▶ [What is required]: Print every one of the following items again, line by line, with no changes to any wording, number or spacing.

▶ [Available records]:
=====
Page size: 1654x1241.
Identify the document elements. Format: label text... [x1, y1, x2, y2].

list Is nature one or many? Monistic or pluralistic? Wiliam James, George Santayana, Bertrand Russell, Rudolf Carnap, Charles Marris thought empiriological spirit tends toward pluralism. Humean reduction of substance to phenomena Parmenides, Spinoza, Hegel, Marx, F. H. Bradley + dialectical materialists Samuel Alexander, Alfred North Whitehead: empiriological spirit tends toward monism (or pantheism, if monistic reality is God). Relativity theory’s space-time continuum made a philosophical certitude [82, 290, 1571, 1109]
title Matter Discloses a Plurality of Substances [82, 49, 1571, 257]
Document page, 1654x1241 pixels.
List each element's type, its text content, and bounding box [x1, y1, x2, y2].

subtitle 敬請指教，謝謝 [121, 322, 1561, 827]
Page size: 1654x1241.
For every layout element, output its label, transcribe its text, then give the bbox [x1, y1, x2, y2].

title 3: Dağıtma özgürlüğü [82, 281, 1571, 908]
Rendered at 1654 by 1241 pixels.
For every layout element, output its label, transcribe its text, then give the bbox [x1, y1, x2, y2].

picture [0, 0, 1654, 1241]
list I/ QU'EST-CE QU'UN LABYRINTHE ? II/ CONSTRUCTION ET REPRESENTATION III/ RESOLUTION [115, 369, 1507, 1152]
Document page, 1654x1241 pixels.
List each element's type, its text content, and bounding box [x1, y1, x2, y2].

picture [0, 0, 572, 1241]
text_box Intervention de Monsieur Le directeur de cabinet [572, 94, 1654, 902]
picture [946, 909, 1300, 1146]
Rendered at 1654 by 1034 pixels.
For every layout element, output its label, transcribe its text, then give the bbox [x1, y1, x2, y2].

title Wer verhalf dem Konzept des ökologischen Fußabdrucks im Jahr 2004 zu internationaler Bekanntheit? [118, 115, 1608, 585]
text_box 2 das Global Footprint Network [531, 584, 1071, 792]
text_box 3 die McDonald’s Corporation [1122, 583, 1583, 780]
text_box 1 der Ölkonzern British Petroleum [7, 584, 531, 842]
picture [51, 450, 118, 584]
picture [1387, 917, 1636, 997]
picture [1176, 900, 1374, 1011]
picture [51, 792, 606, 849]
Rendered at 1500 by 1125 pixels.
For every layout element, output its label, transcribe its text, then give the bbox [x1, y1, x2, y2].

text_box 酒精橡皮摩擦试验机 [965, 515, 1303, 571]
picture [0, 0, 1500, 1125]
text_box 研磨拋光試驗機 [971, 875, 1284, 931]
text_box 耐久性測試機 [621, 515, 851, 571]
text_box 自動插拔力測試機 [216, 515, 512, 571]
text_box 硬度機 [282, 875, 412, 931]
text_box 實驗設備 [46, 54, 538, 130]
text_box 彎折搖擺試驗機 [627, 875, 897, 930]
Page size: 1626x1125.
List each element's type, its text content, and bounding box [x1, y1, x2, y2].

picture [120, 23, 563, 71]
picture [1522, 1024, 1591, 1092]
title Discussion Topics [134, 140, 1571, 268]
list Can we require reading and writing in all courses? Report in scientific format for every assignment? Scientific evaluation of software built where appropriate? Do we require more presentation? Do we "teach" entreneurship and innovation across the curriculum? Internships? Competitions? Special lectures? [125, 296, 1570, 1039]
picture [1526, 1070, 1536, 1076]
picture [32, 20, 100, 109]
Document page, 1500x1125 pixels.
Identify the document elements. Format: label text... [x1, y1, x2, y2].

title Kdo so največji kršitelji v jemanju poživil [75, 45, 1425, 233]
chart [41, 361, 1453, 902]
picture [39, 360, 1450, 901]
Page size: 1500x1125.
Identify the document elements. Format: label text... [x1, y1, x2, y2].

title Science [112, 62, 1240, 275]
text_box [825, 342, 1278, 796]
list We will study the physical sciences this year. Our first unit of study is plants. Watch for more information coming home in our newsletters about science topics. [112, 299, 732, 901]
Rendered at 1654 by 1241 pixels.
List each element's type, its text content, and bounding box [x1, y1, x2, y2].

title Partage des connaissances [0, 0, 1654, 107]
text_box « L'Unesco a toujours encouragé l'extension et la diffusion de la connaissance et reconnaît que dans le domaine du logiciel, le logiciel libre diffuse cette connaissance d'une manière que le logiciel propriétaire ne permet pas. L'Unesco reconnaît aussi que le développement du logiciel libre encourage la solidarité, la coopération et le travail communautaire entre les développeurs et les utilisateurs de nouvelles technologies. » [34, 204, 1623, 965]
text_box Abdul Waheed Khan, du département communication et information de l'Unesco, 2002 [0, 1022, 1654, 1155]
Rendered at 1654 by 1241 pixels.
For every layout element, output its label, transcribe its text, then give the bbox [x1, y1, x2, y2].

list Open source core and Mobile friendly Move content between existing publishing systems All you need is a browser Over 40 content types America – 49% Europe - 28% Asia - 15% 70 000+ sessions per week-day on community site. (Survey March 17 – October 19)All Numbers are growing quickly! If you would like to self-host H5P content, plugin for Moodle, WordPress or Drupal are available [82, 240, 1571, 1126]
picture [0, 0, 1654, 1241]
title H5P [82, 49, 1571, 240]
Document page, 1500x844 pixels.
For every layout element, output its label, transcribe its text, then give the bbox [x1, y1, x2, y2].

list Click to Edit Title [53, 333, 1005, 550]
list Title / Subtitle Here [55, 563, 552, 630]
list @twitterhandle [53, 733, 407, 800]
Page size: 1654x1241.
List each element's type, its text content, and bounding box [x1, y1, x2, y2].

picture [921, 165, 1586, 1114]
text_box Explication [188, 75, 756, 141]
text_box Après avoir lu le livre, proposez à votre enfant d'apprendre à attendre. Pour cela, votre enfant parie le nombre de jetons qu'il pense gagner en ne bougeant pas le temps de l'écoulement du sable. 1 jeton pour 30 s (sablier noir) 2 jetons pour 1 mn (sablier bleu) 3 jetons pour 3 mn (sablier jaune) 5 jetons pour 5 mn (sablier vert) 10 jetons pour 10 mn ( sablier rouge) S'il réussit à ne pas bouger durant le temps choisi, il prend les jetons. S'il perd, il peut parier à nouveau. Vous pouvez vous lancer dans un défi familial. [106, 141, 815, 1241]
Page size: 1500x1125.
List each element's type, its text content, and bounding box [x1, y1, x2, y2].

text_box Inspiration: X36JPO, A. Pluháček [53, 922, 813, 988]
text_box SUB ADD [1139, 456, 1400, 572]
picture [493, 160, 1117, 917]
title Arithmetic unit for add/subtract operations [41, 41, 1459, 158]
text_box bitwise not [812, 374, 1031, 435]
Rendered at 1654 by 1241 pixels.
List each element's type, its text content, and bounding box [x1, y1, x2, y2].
=====
▶ [Result of the exercise]:
Page size: 1654x1241.
Identify the document elements. Format: label text... [x1, y1, x2, y2].

list Is nature one or many? Monistic or pluralistic? Wiliam James, George Santayana, Bertrand Russell, Rudolf Carnap, Charles Marris thought empiriological spirit tends toward pluralism. Humean reduction of substance to phenomena Parmenides, Spinoza, Hegel, Marx, F. H. Bradley + dialectical materialists Samuel Alexander, Alfred North Whitehead: empiriological spirit tends toward monism (or pantheism, if monistic reality is God). Relativity theory’s space-time continuum made a philosophical certitude [82, 290, 1571, 1109]
title Matter Discloses a Plurality of Substances [82, 49, 1571, 257]
Document page, 1654x1241 pixels.
List each element's type, its text content, and bounding box [x1, y1, x2, y2].

subtitle 敬請指教，謝謝 [121, 322, 1561, 827]
Page size: 1654x1241.
For every layout element, output its label, transcribe its text, then give the bbox [x1, y1, x2, y2].

title 3: Dağıtma özgürlüğü [82, 281, 1571, 908]
Rendered at 1654 by 1241 pixels.
For every layout element, output its label, transcribe its text, then give the bbox [x1, y1, x2, y2].

picture [0, 0, 1654, 1241]
list I/ QU'EST-CE QU'UN LABYRINTHE ? II/ CONSTRUCTION ET REPRESENTATION III/ RESOLUTION [115, 369, 1507, 1152]
Document page, 1654x1241 pixels.
List each element's type, its text content, and bounding box [x1, y1, x2, y2].

picture [0, 0, 572, 1241]
text_box Intervention de Monsieur Le directeur de cabinet [572, 94, 1654, 902]
picture [946, 909, 1300, 1146]
Rendered at 1654 by 1034 pixels.
For every layout element, output its label, transcribe its text, then give the bbox [x1, y1, x2, y2].

title Wer verhalf dem Konzept des ökologischen Fußabdrucks im Jahr 2004 zu internationaler Bekanntheit? [118, 115, 1608, 585]
text_box 2 das Global Footprint Network [531, 584, 1071, 792]
text_box 3 die McDonald’s Corporation [1122, 583, 1583, 780]
text_box 1 der Ölkonzern British Petroleum [7, 584, 531, 842]
picture [51, 450, 118, 584]
picture [1387, 917, 1636, 997]
picture [1176, 900, 1374, 1011]
picture [51, 792, 606, 849]
Rendered at 1500 by 1125 pixels.
For every layout element, output its label, transcribe its text, then give the bbox [x1, y1, x2, y2].

text_box 酒精橡皮摩擦试验机 [965, 515, 1303, 571]
picture [0, 0, 1500, 1125]
text_box 研磨拋光試驗機 [971, 875, 1284, 931]
text_box 耐久性測試機 [621, 515, 851, 571]
text_box 自動插拔力測試機 [216, 515, 512, 571]
text_box 硬度機 [282, 875, 412, 931]
text_box 實驗設備 [46, 54, 538, 130]
text_box 彎折搖擺試驗機 [627, 875, 897, 930]
Page size: 1626x1125.
List each element's type, its text content, and bounding box [x1, y1, x2, y2].

picture [120, 23, 563, 71]
picture [1522, 1024, 1591, 1092]
title Discussion Topics [134, 140, 1571, 268]
list Can we require reading and writing in all courses? Report in scientific format for every assignment? Scientific evaluation of software built where appropriate? Do we require more presentation? Do we "teach" entreneurship and innovation across the curriculum? Internships? Competitions? Special lectures? [125, 296, 1570, 1039]
picture [1526, 1070, 1536, 1076]
picture [32, 20, 100, 109]
Document page, 1500x1125 pixels.
Identify the document elements. Format: label text... [x1, y1, x2, y2].

title Kdo so največji kršitelji v jemanju poživil [75, 45, 1425, 233]
chart [41, 361, 1453, 902]
picture [39, 360, 1450, 901]
Page size: 1500x1125.
Identify the document elements. Format: label text... [x1, y1, x2, y2].

title Science [112, 62, 1240, 275]
text_box [825, 342, 1278, 796]
list We will study the physical sciences this year. Our first unit of study is plants. Watch for more information coming home in our newsletters about science topics. [112, 299, 732, 901]
Rendered at 1654 by 1241 pixels.
List each element's type, its text content, and bounding box [x1, y1, x2, y2].

title Partage des connaissances [0, 0, 1654, 107]
text_box « L'Unesco a toujours encouragé l'extension et la diffusion de la connaissance et reconnaît que dans le domaine du logiciel, le logiciel libre diffuse cette connaissance d'une manière que le logiciel propriétaire ne permet pas. L'Unesco reconnaît aussi que le développement du logiciel libre encourage la solidarité, la coopération et le travail communautaire entre les développeurs et les utilisateurs de nouvelles technologies. » [34, 204, 1623, 965]
text_box Abdul Waheed Khan, du département communication et information de l'Unesco, 2002 [0, 1022, 1654, 1155]
Rendered at 1654 by 1241 pixels.
For every layout element, output its label, transcribe its text, then give the bbox [x1, y1, x2, y2].

list Open source core and Mobile friendly Move content between existing publishing systems All you need is a browser Over 40 content types America – 49% Europe - 28% Asia - 15% 70 000+ sessions per week-day on community site. (Survey March 17 – October 19)All Numbers are growing quickly! If you would like to self-host H5P content, plugin for Moodle, WordPress or Drupal are available [82, 240, 1571, 1126]
picture [0, 0, 1654, 1241]
title H5P [82, 49, 1571, 240]
Document page, 1500x844 pixels.
For every layout element, output its label, transcribe its text, then give the bbox [x1, y1, x2, y2].

list Click to Edit Title [53, 333, 1005, 550]
list Title / Subtitle Here [55, 563, 552, 630]
list @twitterhandle [53, 733, 407, 800]
Page size: 1654x1241.
List each element's type, its text content, and bounding box [x1, y1, x2, y2].

picture [921, 165, 1586, 1114]
text_box Explication [188, 75, 756, 141]
text_box Après avoir lu le livre, proposez à votre enfant d'apprendre à attendre. Pour cela, votre enfant parie le nombre de jetons qu'il pense gagner en ne bougeant pas le temps de l'écoulement du sable. 1 jeton pour 30 s (sablier noir) 2 jetons pour 1 mn (sablier bleu) 3 jetons pour 3 mn (sablier jaune) 5 jetons pour 5 mn (sablier vert) 10 jetons pour 10 mn ( sablier rouge) S'il réussit à ne pas bouger durant le temps choisi, il prend les jetons. S'il perd, il peut parier à nouveau. Vous pouvez vous lancer dans un défi familial. [106, 141, 815, 1241]
Page size: 1500x1125.
List each element's type, its text content, and bounding box [x1, y1, x2, y2].

text_box Inspiration: X36JPO, A. Pluháček [53, 922, 813, 988]
text_box SUB ADD [1139, 456, 1400, 572]
picture [493, 160, 1117, 917]
title Arithmetic unit for add/subtract operations [41, 41, 1459, 158]
text_box bitwise not [812, 374, 1031, 435]
Rendered at 1654 by 1241 pixels.
List each element's type, its text content, and bounding box [x1, y1, x2, y2].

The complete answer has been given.